The fruit and vegetable market is Venice’s shop window. I marvel at vines laden with glossy datterini tomatoes, boxes of green and purple figs, bowls of blush-cheeked apricots and magenta-coloured sweet tropea onions. Russell points out a sign many of the stalls are sporting that reads ‘nostrane’, meaning ‘homegrown’. In this context it’s an especially proud pronouncement of the pure provenance of the ingredients.
“There are lots of layers of pride and locality you’ll see in the market,” he says, as we pass a man on a plastic chair, trimming the petals from globe artichokes like he could do it blindfolded, and tossing their bald, pockmarked hearts into buckets of acidulated water.
Then there’s the fish market, where the deep-rooted Venetian connection to seafood is evident in all its glory, from the glistening gambero rosa (rose prawns) and ink-marbled cuttlefish, to the striped live sea snails escaping across the ice, the gawping john dory and silvery sardines.
By now I’m seriously ravenous. Our lunch destination is Alle Testiere, a modern legend found at the top of many best Italian restaurant lists. It was set up 22 years ago by chef Bruno Gavagnin and front-of-house maestro Luca Di Vita, and it is just these two, and a kitchen porter, running the show. Each day, Bruno personally selects the fish from the market for his daily-changing menu.
The smell of good cooking – the sizzling of garlic and the caramelising of prawn skins in hot oil – hits you as soon as you walk in the door. The restaurant is small and simple, with only a few tables (just 24 covers) nestled on its terrazzo floor, all of which are heaving with busy eaters.

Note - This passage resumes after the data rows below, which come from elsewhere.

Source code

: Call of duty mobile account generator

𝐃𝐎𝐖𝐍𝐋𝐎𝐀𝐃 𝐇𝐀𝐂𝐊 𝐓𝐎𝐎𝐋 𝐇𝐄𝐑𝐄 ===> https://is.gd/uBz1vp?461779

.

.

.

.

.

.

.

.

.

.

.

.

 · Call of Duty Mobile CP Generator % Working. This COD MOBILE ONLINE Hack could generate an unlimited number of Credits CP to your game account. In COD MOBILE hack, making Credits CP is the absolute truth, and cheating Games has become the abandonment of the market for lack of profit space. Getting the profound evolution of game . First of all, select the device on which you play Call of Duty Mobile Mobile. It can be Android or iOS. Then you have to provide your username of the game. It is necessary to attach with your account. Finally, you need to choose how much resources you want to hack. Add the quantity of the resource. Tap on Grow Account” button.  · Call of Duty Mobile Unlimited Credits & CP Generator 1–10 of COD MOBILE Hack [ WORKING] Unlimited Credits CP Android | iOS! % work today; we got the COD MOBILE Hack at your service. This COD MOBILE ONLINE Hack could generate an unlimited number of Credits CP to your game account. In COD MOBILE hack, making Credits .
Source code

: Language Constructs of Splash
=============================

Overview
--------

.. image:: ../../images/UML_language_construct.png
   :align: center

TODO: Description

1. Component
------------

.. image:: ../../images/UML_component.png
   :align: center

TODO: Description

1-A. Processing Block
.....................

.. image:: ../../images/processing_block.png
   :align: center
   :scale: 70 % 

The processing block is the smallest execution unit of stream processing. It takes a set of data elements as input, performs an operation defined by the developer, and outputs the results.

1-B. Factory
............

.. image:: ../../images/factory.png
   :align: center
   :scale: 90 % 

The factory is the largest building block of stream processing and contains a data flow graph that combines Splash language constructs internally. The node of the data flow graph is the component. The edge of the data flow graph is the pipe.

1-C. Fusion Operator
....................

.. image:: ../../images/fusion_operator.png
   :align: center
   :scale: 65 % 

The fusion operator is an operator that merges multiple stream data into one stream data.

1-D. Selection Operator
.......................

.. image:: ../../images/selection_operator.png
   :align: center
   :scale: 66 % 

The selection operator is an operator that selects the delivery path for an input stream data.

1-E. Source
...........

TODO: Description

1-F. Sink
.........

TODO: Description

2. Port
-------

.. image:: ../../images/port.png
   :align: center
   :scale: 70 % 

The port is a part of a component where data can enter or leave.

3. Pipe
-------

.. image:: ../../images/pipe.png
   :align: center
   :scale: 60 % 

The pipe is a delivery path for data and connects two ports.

“You’d better find something you like, because we don’t have anything else,” smiles Luca as he hands us the menus. We don’t have trouble choosing, ordering plates of the most ethereal seafood to share, starting with the sweetest, creamiest, raw langoustines with citrussy pink peppercorns, mango pearls, wild fennel and mint.
As I slurp my way through the most tender razor clams I’ve ever tasted, dipping hunks of bread into their garlicky, parsley-flecked juices, Luca shows me the paperwork from the market that pinpoints where in the Adriatic the produce was fished. He explains that the restaurant has a paper trail for everything they buy. He is also in the midst of setting up a quality mark to denote establishments that are genuinely ‘sea to table’.
“At this point, the Rialto fish market, which has been the beating heart of the city since the 12th century, is destined to disappear,” he says. “It has shrunk by 50% in the past few years, thanks to the decrease in residents and fewer numbers of tavernas, restaurants and trattorias selling local fish. We want to start a movement of restaurants honouring the market and set up a quality mark for the places that can prove they are genuinely buying their fish there.”
For Russell, Luca’s admirable efforts speak to a broader point about conscientious tourism and the conservation of this magical city. “There are only 50,000 people left living in Venice and if it dips below that there won’t be enough people to buy fish at the fish market, buy milk at the local shop and eat at local places, which is what nobody wants,” he says. “Yes, you should come to Venice, but come and seek out the local wine bars and contribute to the local economy. If you’re going to do Venice, do it properly.” I couldn’t agree more.